* [Görevler]
a) İğneada yazısında “İğneada, Kırklareli’nin Demirköy” ile başlayıp “saat (225 km).” ile biten bölümün tamamını, “belde” yerine “kasaba” koyarak güncelleyip yeniden yazar mısın?
b) Şu ifadeler İğneada yazısıyla örtüşüyor mu? Her biri için evet ya da hayır de ve karara götüren sözleri yazıdan aynen aktar. (i) İğneada 22 kilometrelik bir sahile sahiptir. (ii) İğneada, Kırklareli il merkezine 26 kilometre uzaklıktadır. (iii) Gezi ekibi Avcılar’daki şelale yolunu yürüdü.

* [Sayfa Metni]

İstanbul’a yakın gezi destinasyonlarının hem doğal güzellikleri hem de tarihi noktaları ile başını çeken İğneada’dan söz edeceğim bu yazıda. Yolculuk süresinden otel önerisine, görmeden geçmemeniz gerekenlerden yemeden geçmemeniz gerekenlere kadar her şey bu rehberde!
İğneada, Kırklareli’nin Demirköy ilçesine bağlı, Trakya’nın Karadeniz sahilinde bir belde. 22 kilometrelik bir sahile sahip ve bağlı olduğu ilçeye 26, Kırklareli il merkezine 100 kilometre uzaklıktadır. İstanbul İğneada arası ortalama 3.5 saat (225 km).
İğneada ve Çevresinde Gezilecek Yerler
Bir gece konaklamalı iki günlük bir planla İstanbul İğneada istikametinde birinci gün:
1. Avcılar Köyü ve Zindan Dere Şelaleri
2. Longoz Ormanları Milli Parkı ve 5 Lagün Gölü
3. İğneada Merkezi ve Sahili
4. Limanköy ve Fransız Feneri
5. Beğendik Köyü, Bulgaristan Sınırı, Karadeniz Sahili
6. Sislioba Köyü ve Kalesi
İğneada konaklamalı ikinci gün dönüş istikameti:
7. Demirköy Fatih Dökümhanesi
8. Demirköy Dupnisa istikametinde akan çay üzerinde kurulmuş karavanda kahve molası ve çay üzerinde salıncak keyfi
9. Dupnisa Mağarası
İstanbul’dan hareketle çıktığımız yolda İğneada yönünde ilk durağımız Avrupa’nın en büyük longoz ormanı olma özelliği taşıyan İğneada Longoz Ormanları Milli Parkı oldu. (Aslında ilk olarak Avcılar’a gittik ama çocuklarla şelale yolunu gözümüz kesmedi, dik ve uzun bir yol!) Yolculukda iki yanı hayal dahi edemeyeceğimiz çeşit ve yer altı sularından beslenmelerinden dolayı upuzun ağaçlar bize eşlik ediyor. Vardığımızda ise bizi bu manzara karşılıyor, milli park içerisinde bulunan Hamam Gölü…
Ülkemizin Kuzeybatısı’ndaki Karadeniz kıyılarının en muazzam güzelliklerinden biri olan İğneada Ormanları’nın en büyük özelliği, subasar longoz ormanı türünde olması. Türkiye’de longoz (subasar) özelliğe sahip alüvyal karakterdeki birkaç ormanlık alandan biri olan İğneada Ormanları, Avrupa’da da nadir bulunan bir ekosistemdir.

* [Kaynak Alıntısı]
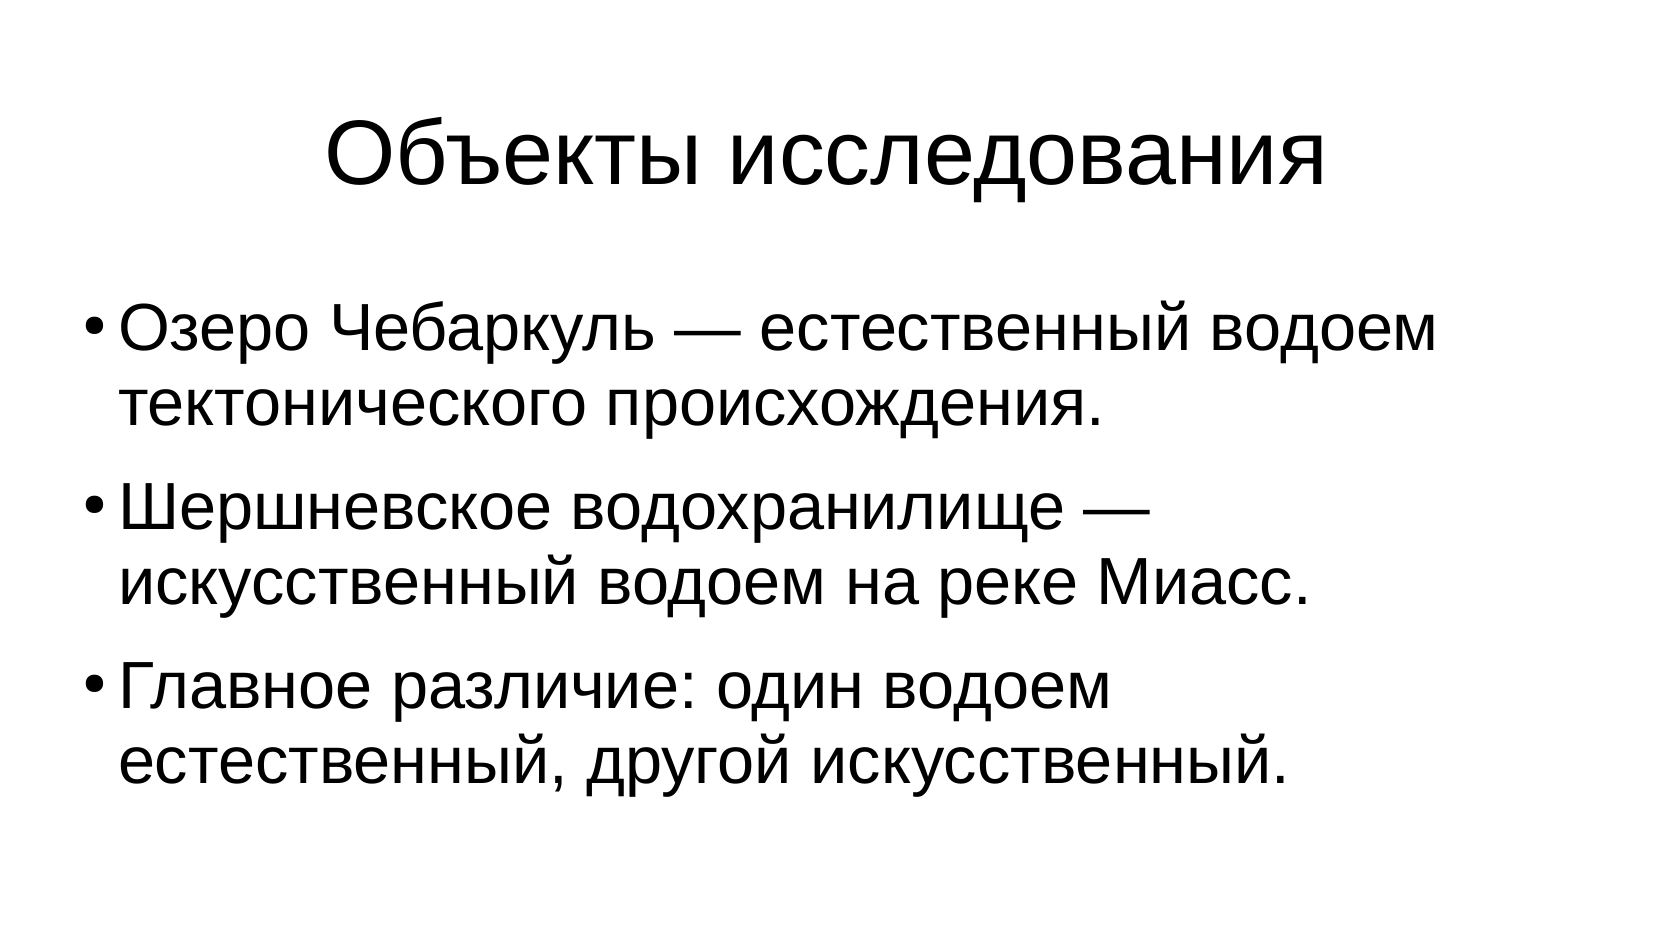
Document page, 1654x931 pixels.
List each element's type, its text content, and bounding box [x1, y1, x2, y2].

title Объекты исследования [82, 49, 1571, 257]
list Озеро Чебаркуль — естественный водоем тектонического происхождения. Шершневское водохранилище — искусственный водоем на реке Миасс. Главное различие: один водоем естественный, другой искусственный. [82, 290, 1571, 931]
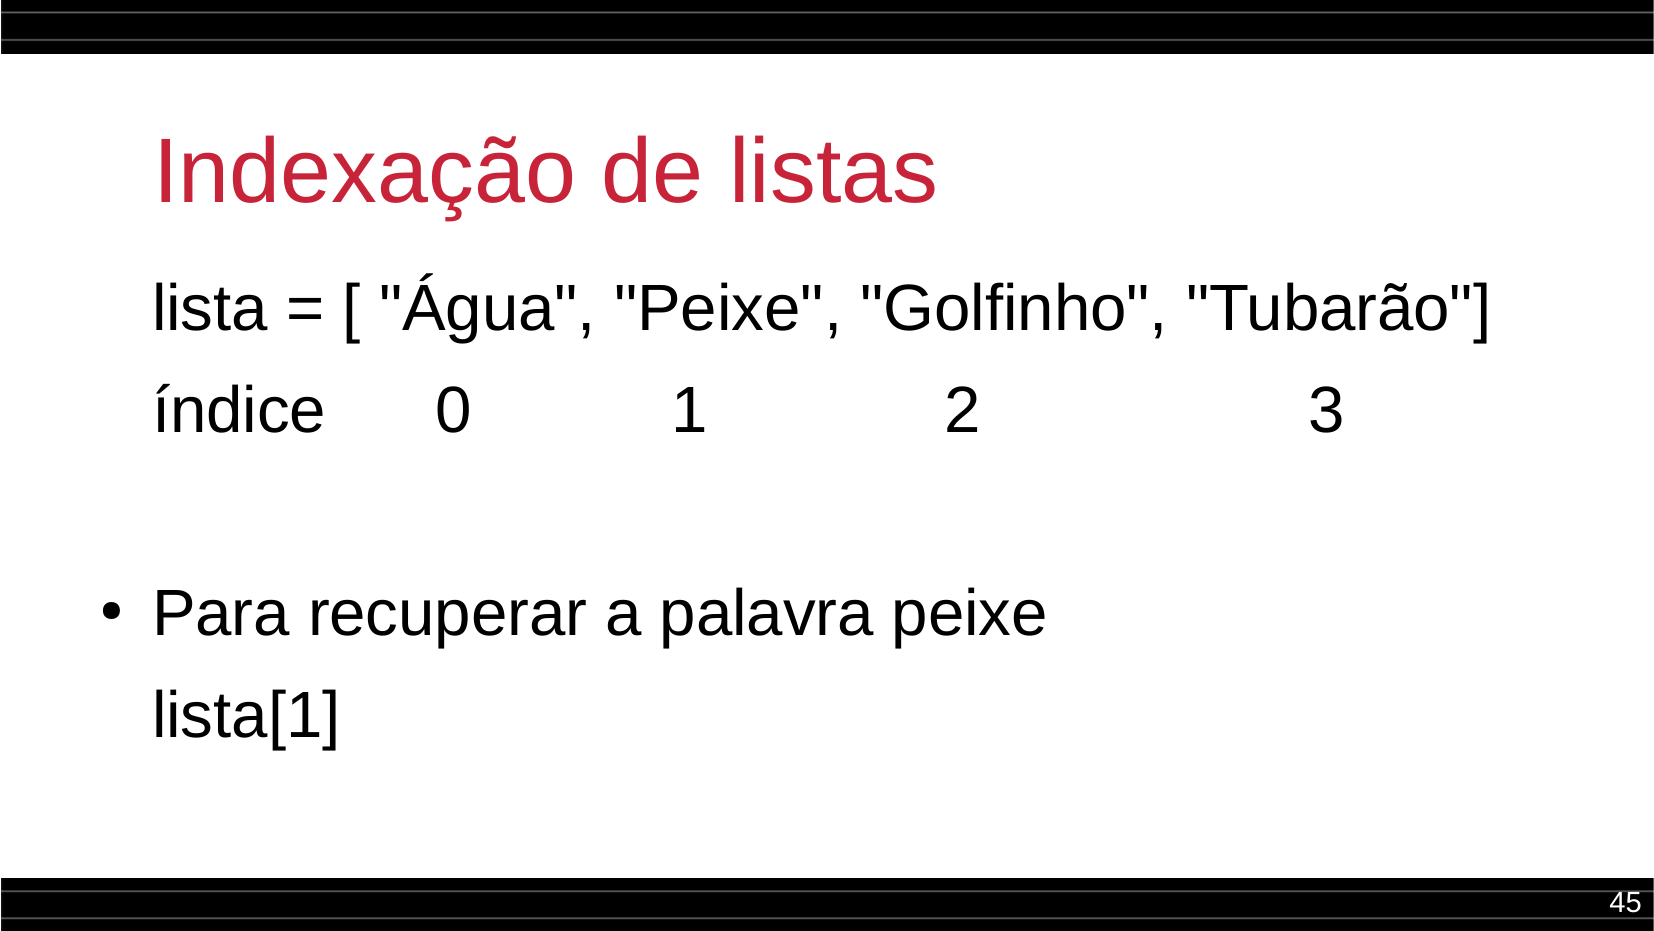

* [Alıştırma Yanıtları]
a)
İğneada, Kırklareli’nin Demirköy ilçesine bağlı, Trakya’nın Karadeniz sahilinde bir kasaba. 22 kilometrelik bir sahile sahip ve bağlı olduğu ilçeye 26, Kırklareli il merkezine 100 kilometre uzaklıktadır. İstanbul İğneada arası ortalama 3.5 saat (225 km).

b)
(i) Evet: “22 kilometrelik bir sahile sahip”
(ii) Hayır: “Kırklareli il merkezine 100 kilometre uzaklıktadır”
(iii) Hayır: “çocuklarla şelale yolunu gözümüz kesmedi”